By Matt Hodges (China Daily)
Updated: 2009-09-30 10:41

Shanghai resident Li Xuesong comes from an upper-middle-class family but he does not have any memories of going anywhere with his parents when he was young, not even to places in China.

Going places

"Thirty years ago, people had no concept of traveling abroad," Li says.

China was struggling to feed and cloth its huge population while most Western countries placed all types of sanctions against the young socialist nation.

In the 1960s, Air China flew only to a few cities in the world, such as Moscow and Karachi.

Going places

Now, as a travel agent with two decades' experience, Li sees Chinese students flooding foreign universities and the country standing on the brink of an outbound tourism boom.

He took his daughter Jiayi to Thailand when she was just six years old and she is now studying in Berlin.

"Things have changed so much. Back in the 1970s, there was so much propaganda about 'Western imperialists' that we had to be careful even talking to foreign tourists," he says.
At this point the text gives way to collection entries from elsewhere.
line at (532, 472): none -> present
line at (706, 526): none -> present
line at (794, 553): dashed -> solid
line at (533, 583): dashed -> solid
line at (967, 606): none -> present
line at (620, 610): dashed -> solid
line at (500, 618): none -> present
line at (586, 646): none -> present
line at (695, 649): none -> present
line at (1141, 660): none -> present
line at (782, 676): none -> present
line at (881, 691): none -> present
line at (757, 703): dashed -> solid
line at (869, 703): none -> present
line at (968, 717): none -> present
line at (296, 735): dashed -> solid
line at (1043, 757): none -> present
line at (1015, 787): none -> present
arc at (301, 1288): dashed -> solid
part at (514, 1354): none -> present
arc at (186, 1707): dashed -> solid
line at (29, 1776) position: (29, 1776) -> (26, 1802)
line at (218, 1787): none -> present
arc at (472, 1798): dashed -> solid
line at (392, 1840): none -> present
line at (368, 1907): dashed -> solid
Before China started mobilizing its travel industry at that time, only the privileged few could travel overseas. Those included public servants on official visits or people with relatives abroad.

Even officials had to get "political authorization" for their travel and destinations were few.Many of the early travelers were actually technicians and other Chinese specialists sent overseas to help foster bilateral relations, he adds.

Like foreign tourists, who were not allowed to buy or spend yuan until some 15 years ago, Chinese had to get difficult-to-obtain Foreign Exchange Certificates, a second medium of exchange allowing them to purchase foreign currencies.

But whereas international travel was fraught with difficulty, there was little travel for leisure at home. Most people who visited tourist sites were doing it on the sideline of business trips.

Domestic travel was cheap in comparison with today's white-collar salaries. "When I started in the business in the 1980s, one-way tickets from Shanghai to Beijing cost 90 yuan, or 101 yuan from here to Guangzhou," Li says.

After two decades of solid economic growth, what once seemed normal now seems backward.

"I traveled to Cuba in 2006 and it was exactly like China 20 years, what with the two currencies they use," he says.

Southeast Asia was one of the initial draws for Chinese with passports and cash to burn, then Australia and New Zealand. Entering the 21st century, Europe opened up with the lure of the Schengen Agreement, offering Chinese tourists a free pass to hop across 10 countries' borders on just one visa.

"People used to flash their passport stamps and show off by saying 'ba guo you' (8-country-tour). Then, after a few years, they realized that you couldn't soak up any of the local atmosphere from these whistle-stop excursions so they began to wind down," he says.

"Now it's more popular to fly into Paris and out of Rome 7-9 days later," Li says, adding that next year's FIFA World Cup host South Africa, and especially its precious stones, was one of the hottest draws for his customers this summer, along with the pyramids of Egypt.

Domestic attractions like tropical Hainan Island, mountainous Sichuan, Tibet and the lime-karst rocks of Guilin in Guangxi have also spurred local travel, with 1.7 billion Chinese taking domestic trips in 2008 alone. It marked an increase of more than 30 percent from three years earlier.

While the bulk of Chinese satisfy their travel bugs domestically, Li estimates that one-in-five residents in major cities like Shanghai and Guangzhou now travel overseas each year.

China's opening up with the outside world also saw it welcome more than 46 million foreign tourists in 2006 to rank as the 4th most-visited country in the world, World Tourism Organization figures show.

Present and future trends include a growing rate of do-it-yourself holidays, with local websites like Ctrip.com.

"I remember when Ctrip started, I looked down on them because they gave out small name cards and no one had heard of them, but now they are the No 1 operator in China," Li says.

"Even my wife and daughter are now bugging me to travel alone rather than go for (cheaper) group tours."

 

Time line

1949-1974

Access to China is very restricted save for select foreign visitors.

Late 1970s

China begins rapidly assembling its own travel industry.

1978

China welcomes 230,000 foreign tourists.

Mid-1980s

More than 250 cities open to foreign tourists.

1995

Foreign Exchange Certificates, a currency reserved for foreigners, finally phased out.

1998-2002

Number of travel agencies jumps from 6,222 to 11,552 as outbound tourists spike from 3.2 million to 10.1 million people.

2008

Travel ban to Taiwan lifted; the US is also given coveted Approved Destination Status.